BEGIN Source passage

4) Muse - Black Holes and Revelations

While Gnarls Barkley are just singing about being barking mad, Muse are the real deal. On this album, they're constantly banging on about spaceships, conspiracy theories and a strawberry pony called Helen (I may have made that last one up). But Matt 'spoons' Bellamy sings about it all with such conviction that you kind of accept it. Plus, they've largely ditched the 12-minute axe solos and made tight little poperas that literally explode from your speakers. Warning: Do no listen to this album on a motorway or you will accidentally start going far too fast for your own safety. I know this to be true.





5) Amy Winehouse - Back To Black

Put this album on and you could be forgiven for thinking it was a lost classic from the heyday of Atlantic Records. Except, of course, that the lyrics feature such delightful couplets as "What kind of fuckery is this?" and "You don't mean dick to me". The lady with the potty-mouth is Amy Winehouse, and here she puts Christina Aguilera and Joss Stone in their places by concocting an album of soul standards that sounds fresh and real, rather than a faded facsimile of the real thing.

END Source passage
BEGIN Data for review

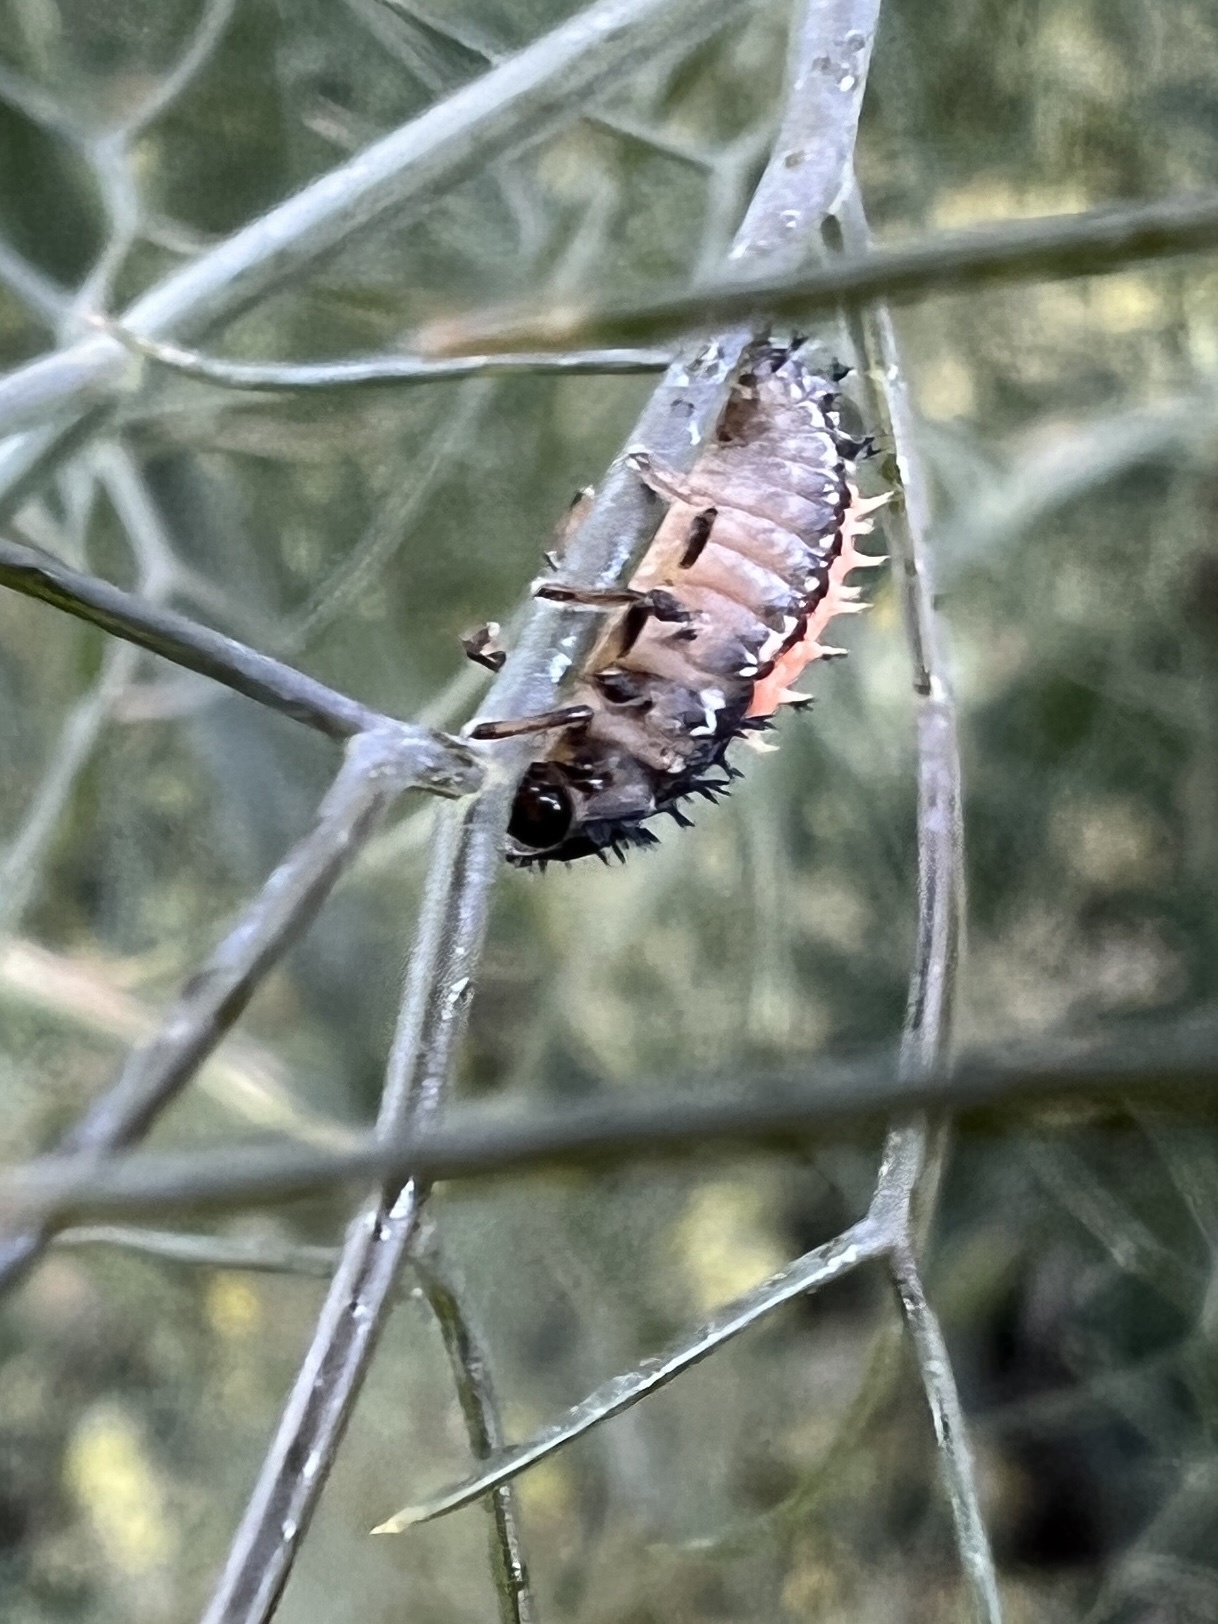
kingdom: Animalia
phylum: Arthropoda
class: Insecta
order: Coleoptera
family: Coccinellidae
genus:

END Data for review

Explore the material >>
1. In the album reviews, what does the reviewer warn against doing while listening to the Muse album?
2. Pick up the album reviews after their last sentence and keep writing in the same voice.

Responses by task >>
1. Listening to it on a motorway, because you will accidentally start going far too fast for your own safety.

2.
6) Pet Shop Boys - Fundamental

I have never liked a Pet Shop Boys album before, but this one is superb. Back together with producer Trevor Horn, the PSBs find their form after a very long fallow period. Lead single I'm With Stupid had great lyrics and a so-so melody, but the rest of the CD towers above it - with heart-rending ballads Luna Park and I Made My Excuses and Left the stand-outs. But shame on them for shunting the superior Richard X collaboration, Fugitive, onto a bonus disc.





7) Red Hot Chili Peppers - Stadium Arcadium

A caveat: This top ten placing is only for the tightened-up, 14 track version of the Chili's double album I put together after sifting through the 38-million songs they puked up halfway through the year. Each of those 14 songs is lifted above the ordinary by John Frusciante's breath-taking guitar playing. Nearly all of the tracks on the album (even the ones I don't like) feature some new sound, clever effect or moment of heart-breaking virtuosity. Damn him.





8) The Raconteurs - Broken Boy Soldiers

The White Stripes, but with discipline, Jack White's side-project proved to be a formidable lesson in classic blues rock. There aren't any major surprises or innovations here - just the sound of four musicians playing their tiny little hearts out. Could do with a haircut, though.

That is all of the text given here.